Hi,
now that SQID supports the confirmation/rejection of statements from Primary Sources (Freebase imports), I notice certain systematic issues with it. I believe many of the proposals should be removed because they are already represented in Wikidata and do not need to be imported.
Three types of data I found so far:
(1) Redundant "located in the administrative territorial entity"/"contains administrative territorial entity". Wikidata stores only the next territory above/below the current one in these relations. PS often suggests territories reachable through several steps instead.
Examples: - https://tools.wmflabs.org/sqid/#/view?id=Q980 (login first to see suggestions). There are almost 100 towns that fall into this area suggested here, but they all should be organised in more specific sub-regions of the hierarchy. - https://tools.wmflabs.org/sqid/#/view?id=Q10474 There is a higher-level territory suggested here (Bavaria) even though "Lower Bavaria" is already present.

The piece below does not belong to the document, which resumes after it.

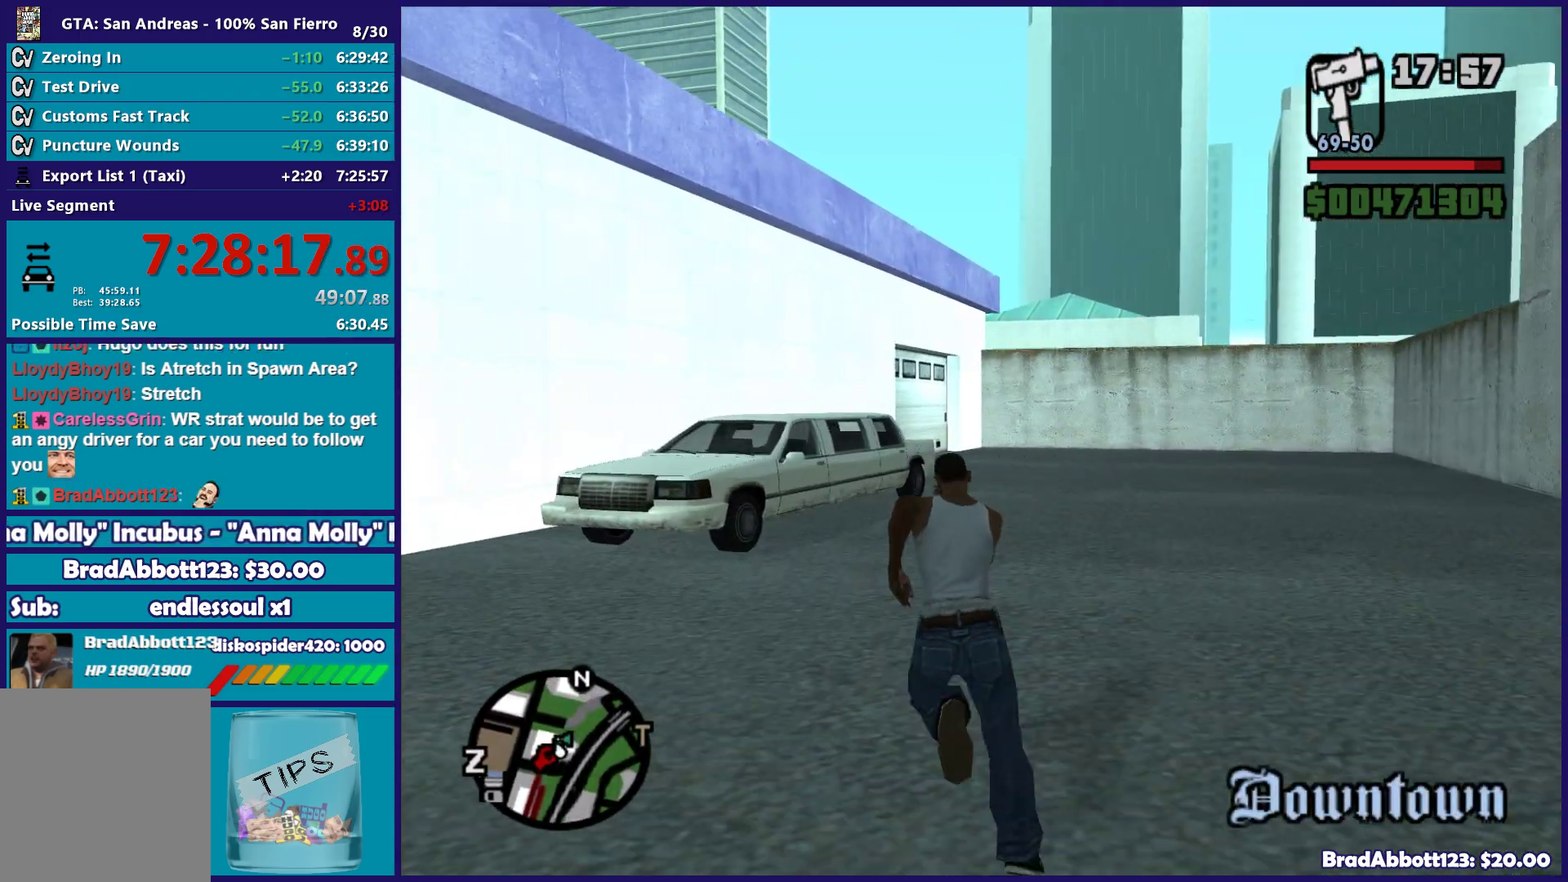
{"buttons": [], "left_stick": "up-left", "right_stick": "center", "button_events": [[50, "A", "up"], [183, "A", "down"], [250, "A", "up"], [367, "A", "down"], [433, "A", "up"]]}
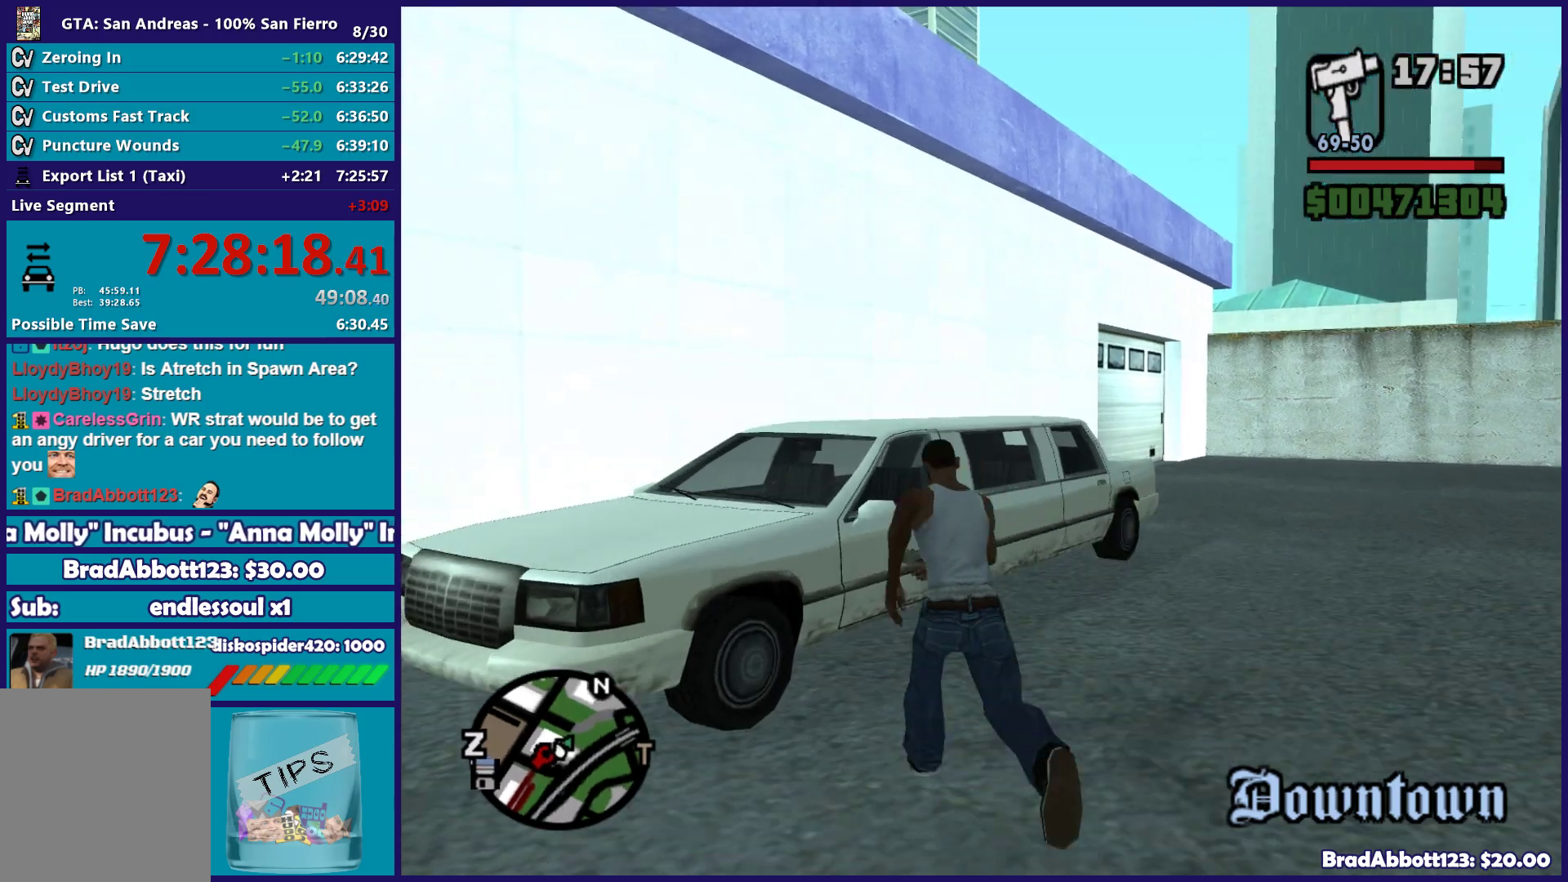
{"buttons": ["Y"], "left_stick": "center", "right_stick": "center", "button_events": [[33, "Y", "down"], [150, "Y", "up"], [250, "Y", "down"], [367, "Y", "up"], [467, "Y", "down"]]}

Similar things are found, e.g., for occupation (P106), where a person that is already a "sport cyclist" might be suggested to be a "sportsperson".
(2) Syntactic variations of the "same" value. Typical cases are URLs, which PS suggests with trailing "/" even after top-level domains, while Wikidata often omits it. This means you have suggestions like "http://www.pirna.de/" when there is already "http://www.pirna.de".
(https://tools.wmflabs.org/sqid/#/view?id=Q6477)
(3) Redirect items as values. PS sometimes suggests statement values that are redirects to other entities, for which there already is a statement.
All of these cases should be fixed on the provider side, not by hiding suggestions in the UI (as it seems to be done by the PS gadget for case (2)). This would also help to get better statistics: right now, all I can do is to reject all of these values, but this might be misleading if one looks at the PS statistics since they are not wrong, but simply unnecessary.
Simply hiding suggestions that are not eliminated from the data also makes the PS service's feature for finding items with suggestions much less useful (you might find items that does not show you any suggestion).
I was wondering if anybody is still working on PS clean up now or if this part of the project this orphaned.
Cheers,
Markus
Hello Markus,
At my knowledge nobody has worked on it in 2016. I should definitely take some time to clean thing up but if somebody else is willing to work on it it's even better.
Thomas
Le 20 déc. 2016 à 15:29, Markus Kroetzsch markus.kroetzsch@tu-dresden.de a écrit :
Hi,
now that SQID supports the confirmation/rejection of statements from Primary Sources (Freebase imports), I notice certain systematic issues with it. I believe many of the proposals should be removed because they are already represented in Wikidata and do not need to be imported.
Three types of data I found so far:
(1) Redundant "located in the administrative territorial entity"/"contains administrative territorial entity". Wikidata stores only the next territory above/below the current one in these relations. PS often suggests territories reachable through several steps instead.
Examples:
- https://tools.wmflabs.org/sqid/#/view?id=Q980 (login first to see suggestions). There are almost 100 towns that fall into this area suggested here, but they all should be organised in more specific sub-regions of the hierarchy.
- https://tools.wmflabs.org/sqid/#/view?id=Q10474 There is a higher-level territory suggested here (Bavaria) even though "Lower Bavaria" is already present.
Similar things are found, e.g., for occupation (P106), where a person that is already a "sport cyclist" might be suggested to be a "sportsperson".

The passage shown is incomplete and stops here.